(Pixel coordinate tracking data)
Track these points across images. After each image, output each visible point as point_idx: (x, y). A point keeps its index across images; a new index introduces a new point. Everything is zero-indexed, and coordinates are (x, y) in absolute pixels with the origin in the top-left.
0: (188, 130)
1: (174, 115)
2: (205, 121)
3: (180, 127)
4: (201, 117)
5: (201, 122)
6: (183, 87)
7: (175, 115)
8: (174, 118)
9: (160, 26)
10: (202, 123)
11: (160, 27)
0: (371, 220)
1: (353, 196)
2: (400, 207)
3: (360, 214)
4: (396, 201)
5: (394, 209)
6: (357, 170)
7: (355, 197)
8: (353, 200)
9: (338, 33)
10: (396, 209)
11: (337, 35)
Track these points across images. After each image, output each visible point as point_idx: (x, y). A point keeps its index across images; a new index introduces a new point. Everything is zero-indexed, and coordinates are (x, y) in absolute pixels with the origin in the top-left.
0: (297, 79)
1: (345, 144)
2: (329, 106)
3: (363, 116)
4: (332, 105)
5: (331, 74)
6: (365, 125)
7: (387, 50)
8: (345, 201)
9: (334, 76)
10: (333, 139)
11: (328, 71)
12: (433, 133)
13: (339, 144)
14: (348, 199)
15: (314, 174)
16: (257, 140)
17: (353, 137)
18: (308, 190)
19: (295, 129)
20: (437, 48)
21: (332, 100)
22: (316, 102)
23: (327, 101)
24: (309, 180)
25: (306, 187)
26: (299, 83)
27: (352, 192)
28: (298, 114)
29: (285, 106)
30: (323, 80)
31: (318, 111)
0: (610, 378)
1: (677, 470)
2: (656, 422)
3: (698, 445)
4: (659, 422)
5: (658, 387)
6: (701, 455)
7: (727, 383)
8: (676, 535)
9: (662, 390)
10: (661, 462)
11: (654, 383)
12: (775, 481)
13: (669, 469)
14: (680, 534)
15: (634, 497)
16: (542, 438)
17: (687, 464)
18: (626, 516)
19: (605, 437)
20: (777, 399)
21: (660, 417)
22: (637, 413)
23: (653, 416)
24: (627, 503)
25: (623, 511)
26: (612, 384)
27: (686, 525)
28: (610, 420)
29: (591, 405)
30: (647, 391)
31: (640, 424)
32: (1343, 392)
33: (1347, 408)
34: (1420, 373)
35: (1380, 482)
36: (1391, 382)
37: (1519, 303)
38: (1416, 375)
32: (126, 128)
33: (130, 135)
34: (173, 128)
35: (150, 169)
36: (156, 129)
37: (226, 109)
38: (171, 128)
---
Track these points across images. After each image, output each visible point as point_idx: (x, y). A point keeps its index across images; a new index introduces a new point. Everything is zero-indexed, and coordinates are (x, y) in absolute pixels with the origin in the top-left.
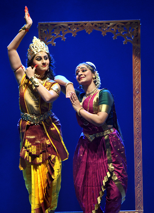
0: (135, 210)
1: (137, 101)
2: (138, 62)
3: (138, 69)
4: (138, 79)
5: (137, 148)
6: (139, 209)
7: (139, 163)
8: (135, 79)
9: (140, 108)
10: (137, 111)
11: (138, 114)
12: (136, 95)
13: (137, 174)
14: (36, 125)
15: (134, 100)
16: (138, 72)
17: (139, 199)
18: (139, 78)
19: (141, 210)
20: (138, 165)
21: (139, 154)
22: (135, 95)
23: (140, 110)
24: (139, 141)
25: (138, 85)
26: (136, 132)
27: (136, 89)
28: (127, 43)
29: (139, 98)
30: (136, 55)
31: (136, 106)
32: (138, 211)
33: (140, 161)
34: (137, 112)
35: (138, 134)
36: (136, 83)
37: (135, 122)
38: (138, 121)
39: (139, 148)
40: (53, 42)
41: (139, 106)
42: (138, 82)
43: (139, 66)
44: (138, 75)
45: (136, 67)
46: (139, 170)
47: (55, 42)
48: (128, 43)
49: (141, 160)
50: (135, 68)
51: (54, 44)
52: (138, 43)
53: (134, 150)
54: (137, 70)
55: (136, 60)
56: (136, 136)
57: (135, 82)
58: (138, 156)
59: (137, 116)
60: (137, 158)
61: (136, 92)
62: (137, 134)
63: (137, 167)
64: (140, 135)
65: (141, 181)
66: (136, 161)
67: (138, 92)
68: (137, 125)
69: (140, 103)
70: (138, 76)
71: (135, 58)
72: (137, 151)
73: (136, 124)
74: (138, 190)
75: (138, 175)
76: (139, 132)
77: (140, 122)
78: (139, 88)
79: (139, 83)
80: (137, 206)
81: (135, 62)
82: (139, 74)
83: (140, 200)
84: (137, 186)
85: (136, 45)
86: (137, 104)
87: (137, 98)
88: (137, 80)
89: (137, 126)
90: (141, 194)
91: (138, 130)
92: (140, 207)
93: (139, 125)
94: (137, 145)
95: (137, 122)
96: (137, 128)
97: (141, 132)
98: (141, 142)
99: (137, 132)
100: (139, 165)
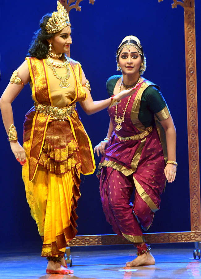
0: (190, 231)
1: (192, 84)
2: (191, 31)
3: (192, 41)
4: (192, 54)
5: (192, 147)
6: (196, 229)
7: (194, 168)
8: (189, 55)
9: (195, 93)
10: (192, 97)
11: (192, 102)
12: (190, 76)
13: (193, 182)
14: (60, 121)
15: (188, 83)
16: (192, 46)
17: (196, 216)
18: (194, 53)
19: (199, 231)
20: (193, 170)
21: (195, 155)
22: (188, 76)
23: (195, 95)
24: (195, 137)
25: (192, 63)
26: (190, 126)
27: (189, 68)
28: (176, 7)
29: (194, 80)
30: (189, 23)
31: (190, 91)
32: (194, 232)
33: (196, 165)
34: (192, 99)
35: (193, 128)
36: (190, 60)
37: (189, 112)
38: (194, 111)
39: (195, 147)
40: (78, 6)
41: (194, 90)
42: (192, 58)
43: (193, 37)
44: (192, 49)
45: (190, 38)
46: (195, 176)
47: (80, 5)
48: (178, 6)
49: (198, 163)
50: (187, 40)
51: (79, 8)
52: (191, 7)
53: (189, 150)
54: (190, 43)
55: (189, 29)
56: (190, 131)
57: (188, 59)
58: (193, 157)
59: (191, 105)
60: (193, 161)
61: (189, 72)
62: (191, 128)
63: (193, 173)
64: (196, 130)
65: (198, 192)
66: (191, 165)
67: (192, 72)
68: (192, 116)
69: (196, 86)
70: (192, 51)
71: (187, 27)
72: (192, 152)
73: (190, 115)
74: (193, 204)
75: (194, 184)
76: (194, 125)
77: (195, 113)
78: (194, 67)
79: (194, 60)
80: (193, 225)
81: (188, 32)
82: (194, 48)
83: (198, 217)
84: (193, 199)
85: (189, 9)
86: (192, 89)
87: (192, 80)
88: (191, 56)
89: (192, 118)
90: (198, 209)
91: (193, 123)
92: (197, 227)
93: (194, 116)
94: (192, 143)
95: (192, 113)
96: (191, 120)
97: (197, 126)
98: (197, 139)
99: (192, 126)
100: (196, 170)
--
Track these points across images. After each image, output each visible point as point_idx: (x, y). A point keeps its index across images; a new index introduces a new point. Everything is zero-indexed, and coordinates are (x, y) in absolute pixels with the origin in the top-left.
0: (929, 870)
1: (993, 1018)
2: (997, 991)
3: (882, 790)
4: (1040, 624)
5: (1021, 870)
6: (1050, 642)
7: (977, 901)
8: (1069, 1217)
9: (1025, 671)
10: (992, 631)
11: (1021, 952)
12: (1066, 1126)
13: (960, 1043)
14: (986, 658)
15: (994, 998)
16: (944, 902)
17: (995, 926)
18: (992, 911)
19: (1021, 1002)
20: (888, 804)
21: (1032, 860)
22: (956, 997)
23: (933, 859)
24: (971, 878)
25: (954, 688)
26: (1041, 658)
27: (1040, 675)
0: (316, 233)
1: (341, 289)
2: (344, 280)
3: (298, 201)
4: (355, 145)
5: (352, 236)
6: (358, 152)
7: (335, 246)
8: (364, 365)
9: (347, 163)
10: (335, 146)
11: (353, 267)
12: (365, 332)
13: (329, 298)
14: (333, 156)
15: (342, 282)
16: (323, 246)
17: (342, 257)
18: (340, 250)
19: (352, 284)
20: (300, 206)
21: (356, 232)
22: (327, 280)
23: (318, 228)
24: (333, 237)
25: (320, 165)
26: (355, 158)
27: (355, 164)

* [WHAT YOU SHOULD DO]: Could you set down, word for word, only the lines above from the line with "72: (137, 151)" to the line with "99: (137, 132)", including both?

* [RESULT OF THE EXERCISE]:
72: (137, 151)
73: (136, 124)
74: (138, 190)
75: (138, 175)
76: (139, 132)
77: (140, 122)
78: (139, 88)
79: (139, 83)
80: (137, 206)
81: (135, 62)
82: (139, 74)
83: (140, 200)
84: (137, 186)
85: (136, 45)
86: (137, 104)
87: (137, 98)
88: (137, 80)
89: (137, 126)
90: (141, 194)
91: (138, 130)
92: (140, 207)
93: (139, 125)
94: (137, 145)
95: (137, 122)
96: (137, 128)
97: (141, 132)
98: (141, 142)
99: (137, 132)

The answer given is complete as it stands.